JOB ITEM =
Every record that follows should be written out word for word; the pictures stay out.
* * * *
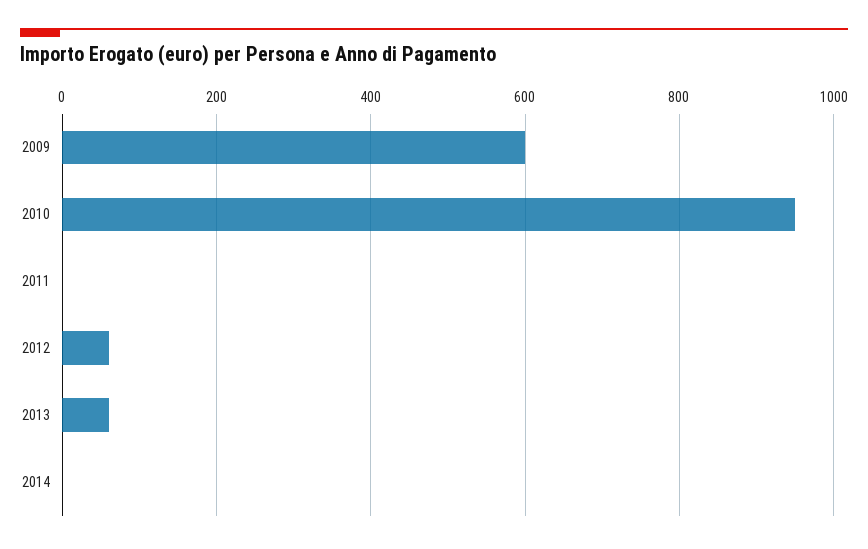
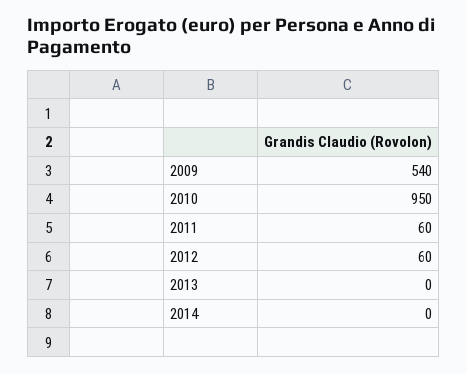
  {
-   "2009": 600,
+   "2009": 540,
    "2010": 950,
-   "2011": 0,
+   "2011": 60,
    "2012": 60,
-   "2013": 60,
+   "2013": 0,
    "2014": 0
  }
* * * *
TASK RESPONSE =
  {
-   "2009": 600,
+   "2009": 540,
    "2010": 950,
-   "2011": 0,
+   "2011": 60,
    "2012": 60,
-   "2013": 60,
+   "2013": 0,
    "2014": 0
  }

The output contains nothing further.